**Text to read**
Repayment of Credit Homes purchased in 2008. You generally must repay the credit over a 15-year period in 15 equal installments. The repayment period begins in 2010 and you must include the first installment as additional tax on your 2010 tax return. If your home ceases to be your main home before the 15-year period is up, you must include all remaining annual installments as additional tax on the return for the tax year that happens. This includes situations where you sell the home, you convert it to business or rental property, or the home is destroyed, condemned, or disposed of under threat of condemnation. If you and your spouse claim the credit on a joint return, each spouse is treated as having been allowed half of the credit for purposes of repaying the credit. Example 1. You claimed a $7,500 credit on your 2008 tax return. You must include $500 ($7,500 . 15) as additional tax on your 2010 tax return and on each tax return for the next 14 years. Example 2. You claimed a $7,500 credit on your 2008 tax return. In 2009, you sold the home to your son. You must include $7,500 as additional tax on your 2009 tax return. Exceptions. The following are exceptions to the repayment rule. . If you sell the home to someone who is not related to you, the repayment in the year of sale is limited to the amount of gain on the sale. (See item 8 under Who Cannot Claim the Credit for the definition of a related person.) When figuring the gain, reduce the adjusted basis of the home by the amount of the credit you did not repay.
. If the home is destroyed, condemned, or disposed of under threat of condemnation, and you acquire a new main home within 2 years of the event, you continue to pay the installments over the remainder of the 15-year repayment period.
. If, as part of a divorce settlement, the home is transferred to a spouse or former spouse, the spouse who receives the home is responsible for making all subsequent installment payments.

**Given exercise 1**
In the text on credit repayment, condense the paragraph beginning "If the home is destroyed" into a shorter version that keeps its main facts.

**Records for the exercise**
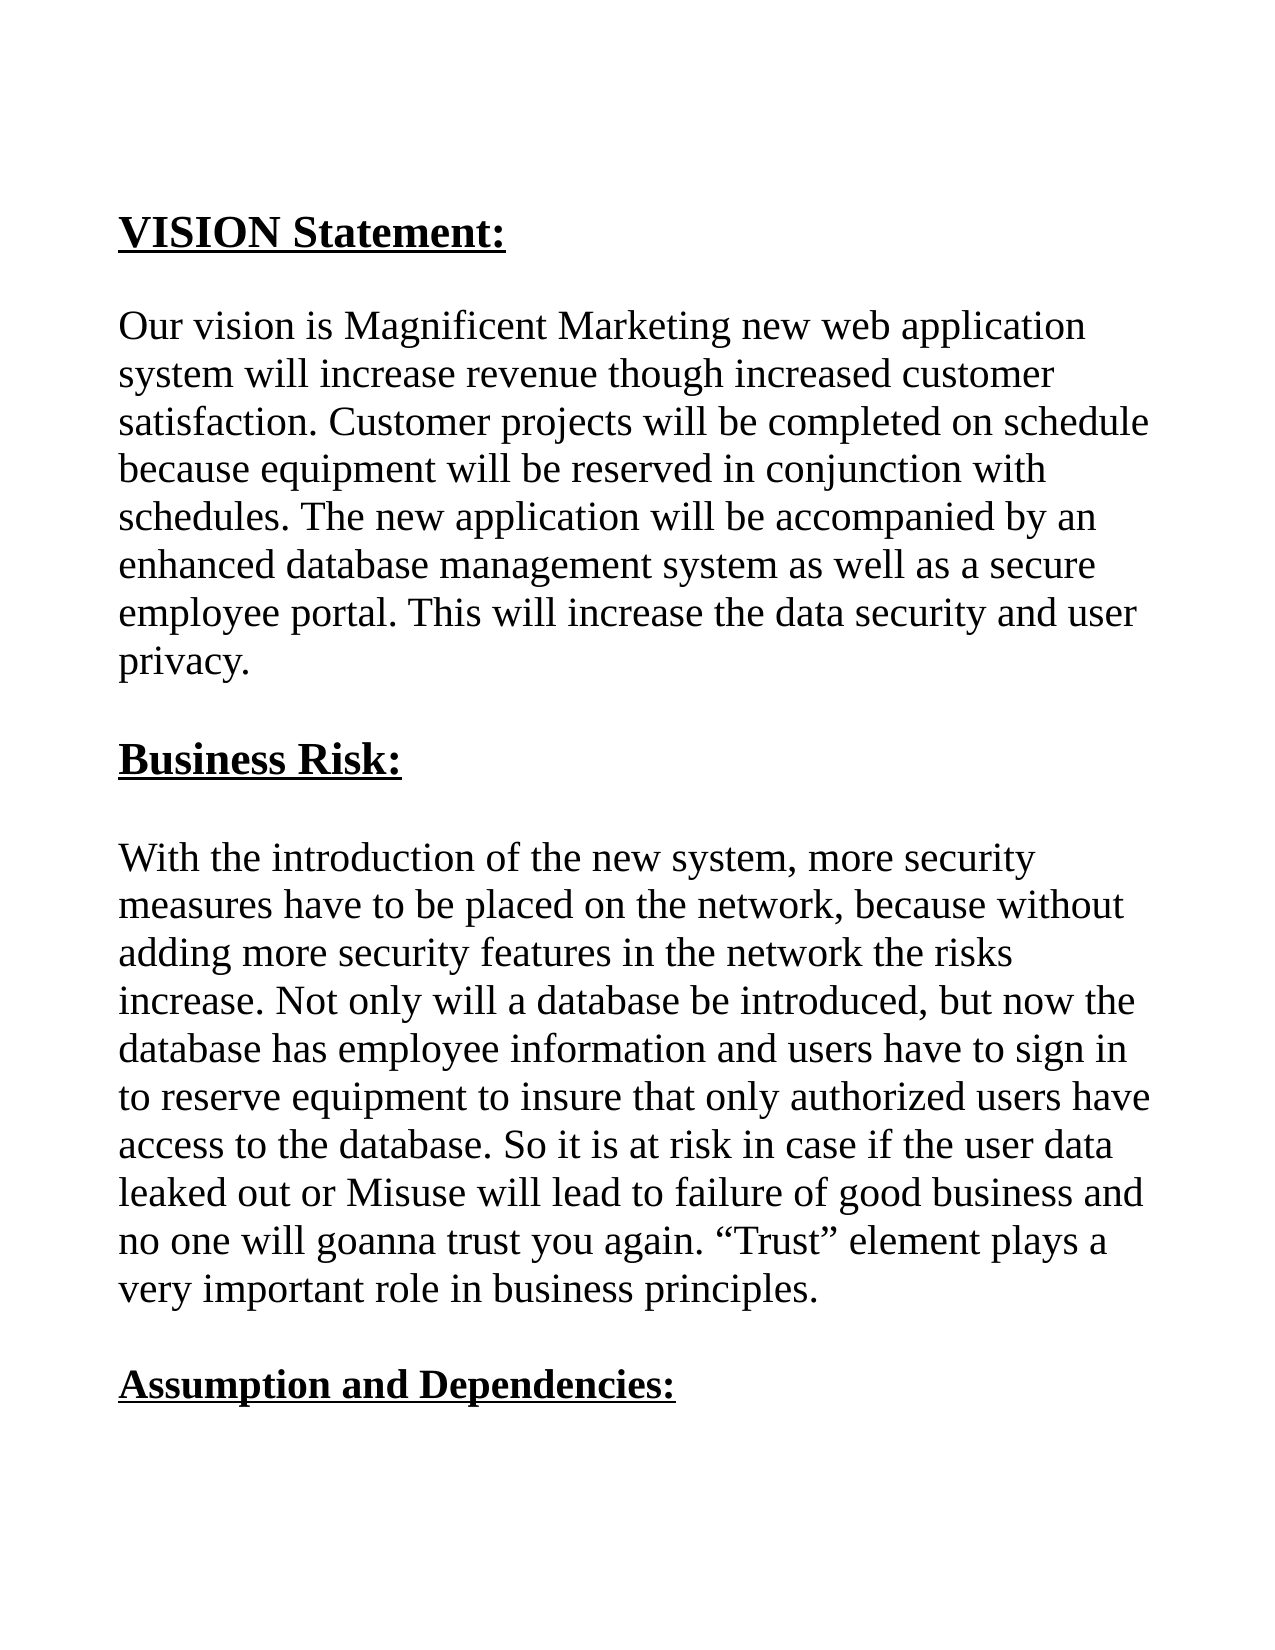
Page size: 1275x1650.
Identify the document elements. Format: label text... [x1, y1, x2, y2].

text Our vision is Magnificent Marketing new web application system will increase revenue though increased customer satisfaction. Customer projects will be completed on schedule because equipment will be reserved in conjunction with schedules. The new application will be accompanied by an enhanced database management system as well as a secure employee portal. This will increase the data security and user privacy. [118, 300, 1157, 683]
text With the introduction of the new system, more security measures have to be placed on the network, because without adding more security features in the network the risks increase. Not only will a database be introduced, but now the database has employee information and users have to sign in to reserve equipment to insure that only authorized users have access to the database. So it is at risk in case if the user data leaked out or Misuse will lead to failure of good business and no one will goanna trust you again. “Trust” element plays a very important role in business principles. [118, 832, 1157, 1311]
text VISION Statement: [118, 204, 1157, 257]
text Business Risk: [118, 731, 1157, 784]
text Assumption and Dependencies: [118, 1359, 1157, 1407]
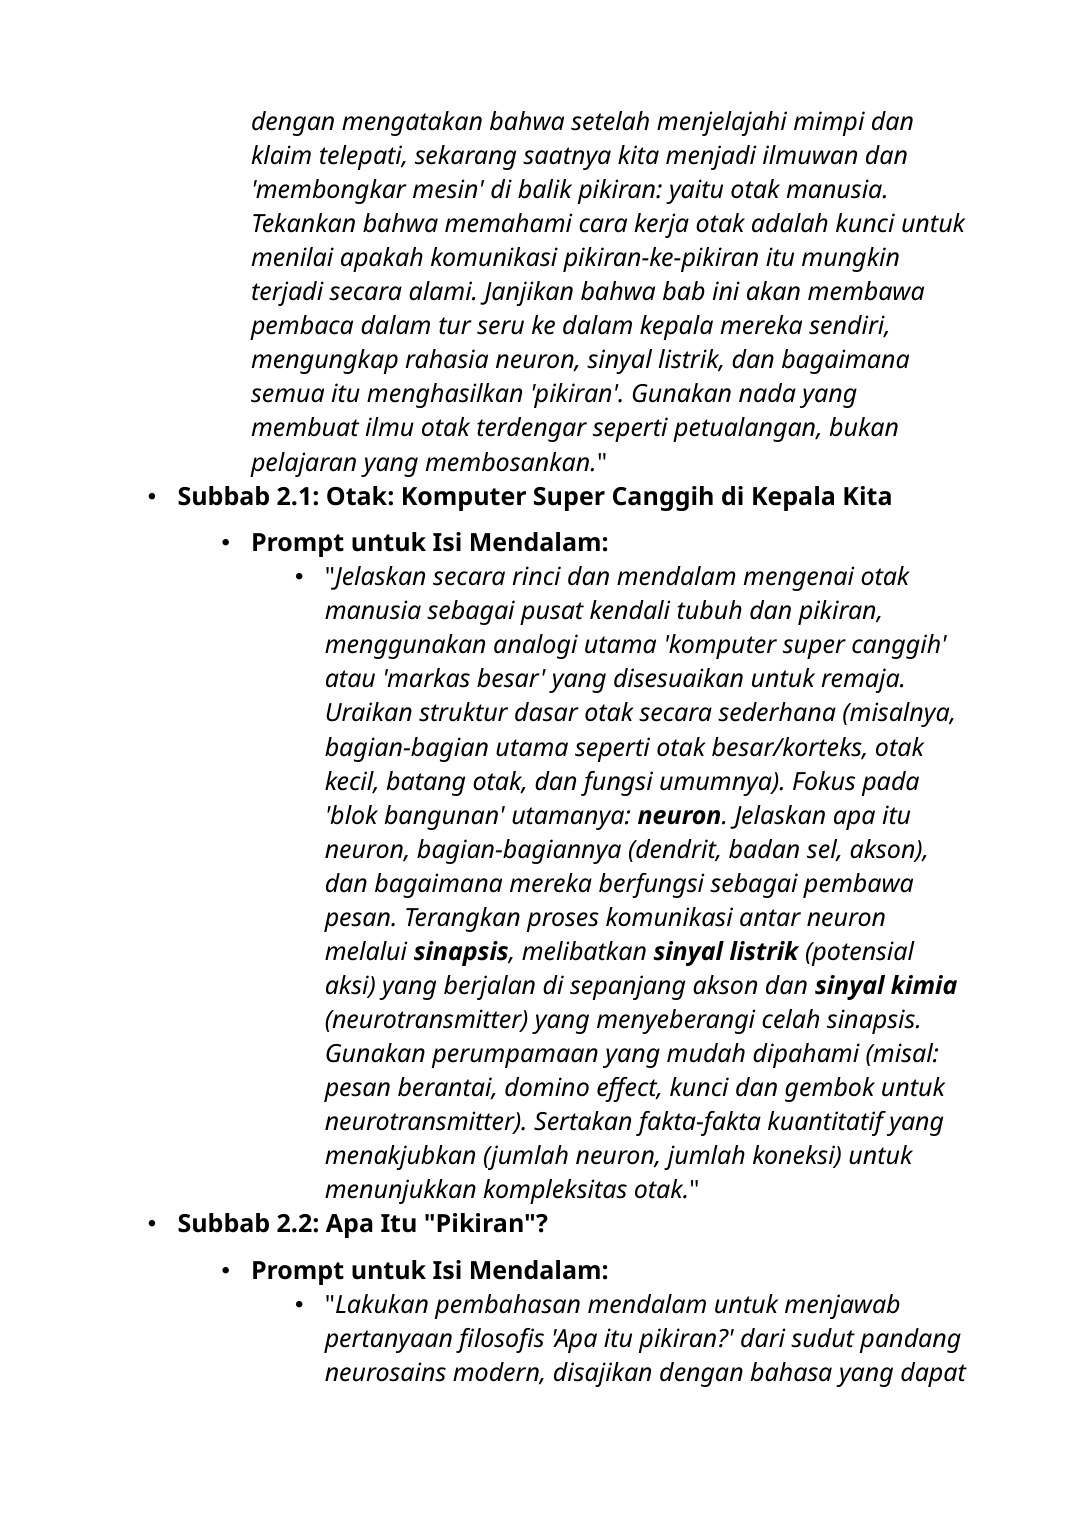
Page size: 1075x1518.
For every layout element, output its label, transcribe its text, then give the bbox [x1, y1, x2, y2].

**Given exercise 2**
Edit the records from their start through the line holding "text Our vision", inclusive, replacing "Identify" with "Find" and keeping everything else unchanged. Omit the pictures.

**Written response 1**
If the home is destroyed, condemned, or disposed of under threat of condemnation and a new main home is acquired within 2 years, the installments continue over the rest of the 15-year repayment period.

**Written response 2**
Page size: 1275x1650.
Find the document elements. Format: label text... [x1, y1, x2, y2].

text Our vision is Magnificent Marketing new web application system will increase revenue though increased customer satisfaction. Customer projects will be completed on schedule because equipment will be reserved in conjunction with schedules. The new application will be accompanied by an enhanced database management system as well as a secure employee portal. This will increase the data security and user privacy. [118, 300, 1157, 683]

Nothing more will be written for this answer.